The Task adapter follows the standard deploy-time/runtime pattern:

let make: Reventless.Task_Adapter.bucketMaker<bucketParts> = (~name, ~opts) => {
  // Deploy-time: Create S3 bucket
  let bucket = PulumiAws.S3.Bucket.make(
    ~name,
    ~args={corsRules: [...]->Pulumi.Input.make},
    ~opts,
  )

  {
    resources: [bucket->Util.S3.toResource],
    parts: bucket,
  }
}

let makeHandler = handleEvents => TaskBucket_S3_Runtime.handleBucketEvent(handleEvents, ...)

Flow steps:

1. Create S3 bucket - Pulumi provisions the S3 bucket with CORS configuration
2. Return bucket parts - parts field contains the Pulumi S3 bucket resource
3. Connect Lambda - connect function subscribes Lambda to bucket events and creates IAM policies
4. Bind runtime handler - makeHandler creates runtime function that processes S3 events
5. Lambda execution - Runtime function executes in Lambda when S3 objects are created/deleted

Adapter return value:

{
  resources: [bucket->Util.S3.toResource],  // For dependency tracking
  parts: bucket,                             // Pulumi S3 bucket resource
}

Unlike other adapters that return operations or publishJson, the Task adapter:

• Returns parts containing the S3 bucket resource
• Uses connect function to wire Lambda subscriptions and IAM policies
• Uses makeHandler to create runtime event processing function

When to Use Task Buckets

Use Task S3 buckets for:

• File-based workflows - Process uploaded files (images, documents, data files)
• Batch processing - Trigger processing when new batch files arrive
• ETL pipelines - Extract data from uploaded files, transform, and load into databases
• Document processing - OCR, format conversion, content extraction
• Media processing - Thumbnail generation, video transcoding, image optimization
• Data ingestion - Import CSV/JSON files into read models or aggregates
• Temporary storage - Store intermediate processing results with lifecycle policies

Common patterns:

• Upload → Process → Command - File upload triggers Lambda, which processes file and publishes commands
• Upload → Transform → Store - File upload triggers transformation (resize image, transcode video) and stores result
• Upload → Extract → Update - File upload triggers data extraction and read model updates
• Cleanup on delete - Object deletion triggers cleanup operations (delete related data, update counters)

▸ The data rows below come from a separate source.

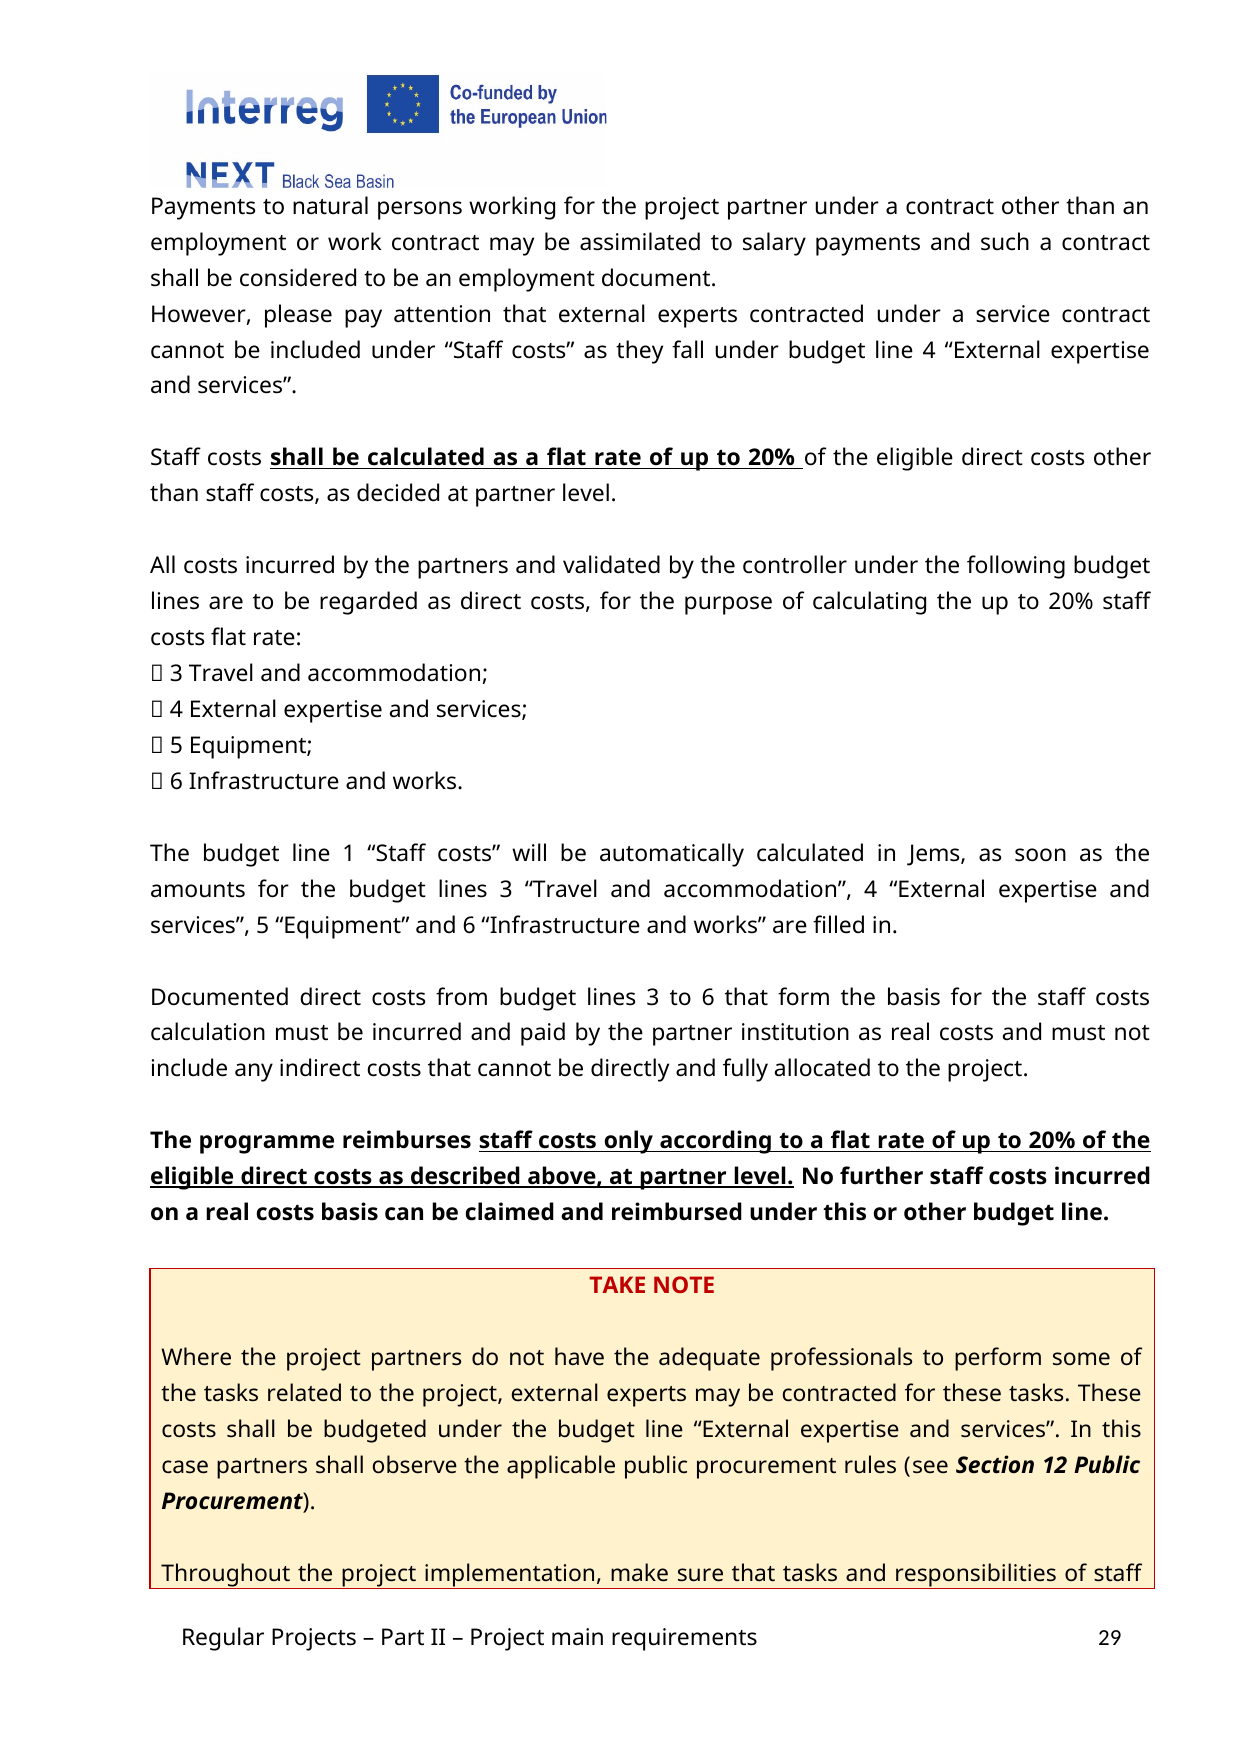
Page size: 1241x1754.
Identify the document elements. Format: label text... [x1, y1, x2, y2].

text Payments to natural persons working for the project partner under a contract other than an employment or work contract may be assimilated to salary payments and such a contract shall be considered to be an employment document. [150, 190, 1152, 293]
text The programme reimburses staff costs only according to a flat rate of up to 20% of the eligible direct costs as described above, at partner level. No further staff costs incurred on a real costs basis can be claimed and reimbursed under this or other budget line. [150, 1124, 1152, 1227]
table_header TAKE NOTE Where the project partners do not have the adequate professionals to perform some of the tasks related to the project, external experts may be contracted for these tasks. These costs shall be budgeted under the budget line “External expertise and services”. In this case partners shall observe the applicable public procurement rules (see Section 12 Public Procurement). Throughout the project implementation, make sure that tasks and responsibilities of staff included under budget line “Staff costs” do not overlap with tasks and responsibilities of experts contracted and included under budget line “External expertise and services”. For understanding on how final amounts are calculated following management verifications, please see the example provided under Budget Line 2 - Office and administration. [151, 1269, 1154, 1588]
text  5 Equipment; [150, 729, 1152, 760]
picture [150, 73, 607, 188]
text  3 Travel and accommodation; [150, 657, 1152, 688]
text Documented direct costs from budget lines 3 to 6 that form the basis for the staff costs calculation must be incurred and paid by the partner institution as real costs and must not include any indirect costs that cannot be directly and fully allocated to the project. [150, 980, 1152, 1083]
text All costs incurred by the partners and validated by the controller under the following budget lines are to be regarded as direct costs, for the purpose of calculating the up to 20% staff costs flat rate: [150, 549, 1152, 652]
text Staff costs shall be calculated as a flat rate of up to 20% of the eligible direct costs other than staff costs, as decided at partner level. [150, 441, 1152, 508]
text  4 External expertise and services; [150, 693, 1152, 724]
text  6 Infrastructure and works. [150, 765, 1152, 796]
text However, please pay attention that external experts contracted under a service contract cannot be included under “Staff costs” as they fall under budget line 4 “External expertise and services”. [150, 298, 1152, 401]
text The budget line 1 “Staff costs” will be automatically calculated in Jems, as soon as the amounts for the budget lines 3 “Travel and accommodation”, 4 “External expertise and services”, 5 “Equipment” and 6 “Infrastructure and works” are filled in. [150, 837, 1152, 940]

Integration with Commands:

Task processors often publish commands after processing files:

1. User uploads file to S3 bucket
2. S3 triggers Lambda with object created event
3. Lambda reads and processes file
4. Lambda publishes commands to CommandTopics (enabled by SQS send permissions)
5. Commands are processed by Aggregates as usual

This pattern enables event-driven architectures where file uploads initiate business workflows.